*** Block opens ***

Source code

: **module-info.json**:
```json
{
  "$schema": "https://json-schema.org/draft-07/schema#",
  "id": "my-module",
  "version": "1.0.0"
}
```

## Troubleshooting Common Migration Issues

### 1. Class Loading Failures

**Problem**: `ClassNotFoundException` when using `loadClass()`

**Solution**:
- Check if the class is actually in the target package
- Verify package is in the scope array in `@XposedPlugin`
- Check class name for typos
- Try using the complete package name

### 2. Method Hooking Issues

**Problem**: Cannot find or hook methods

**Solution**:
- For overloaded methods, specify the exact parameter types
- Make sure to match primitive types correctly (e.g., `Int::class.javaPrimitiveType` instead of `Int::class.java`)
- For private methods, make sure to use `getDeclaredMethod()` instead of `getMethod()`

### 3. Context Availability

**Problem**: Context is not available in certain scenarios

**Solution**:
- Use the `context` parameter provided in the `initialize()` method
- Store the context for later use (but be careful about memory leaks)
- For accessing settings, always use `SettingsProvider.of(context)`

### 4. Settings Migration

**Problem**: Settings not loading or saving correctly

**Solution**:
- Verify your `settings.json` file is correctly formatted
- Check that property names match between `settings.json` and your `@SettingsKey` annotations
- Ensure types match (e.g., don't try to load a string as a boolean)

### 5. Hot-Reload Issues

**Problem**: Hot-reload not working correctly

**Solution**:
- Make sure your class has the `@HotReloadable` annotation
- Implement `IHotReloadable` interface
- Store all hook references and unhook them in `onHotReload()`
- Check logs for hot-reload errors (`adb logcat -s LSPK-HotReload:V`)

*** Block closes ***

> Instructions for the task: A word-for-word copy of the lines above from the one with "- Make sure to" through the one with "- Check that", inclusive, is the only output wanted.

> The answer:
- Make sure to match primitive types correctly (e.g., `Int::class.javaPrimitiveType` instead of `Int::class.java`)
- For private methods, make sure to use `getDeclaredMethod()` instead of `getMethod()`

### 3. Context Availability

**Problem**: Context is not available in certain scenarios

**Solution**:
- Use the `context` parameter provided in the `initialize()` method
- Store the context for later use (but be careful about memory leaks)
- For accessing settings, always use `SettingsProvider.of(context)`

### 4. Settings Migration

**Problem**: Settings not loading or saving correctly

**Solution**:
- Verify your `settings.json` file is correctly formatted
- Check that property names match between `settings.json` and your `@SettingsKey` annotations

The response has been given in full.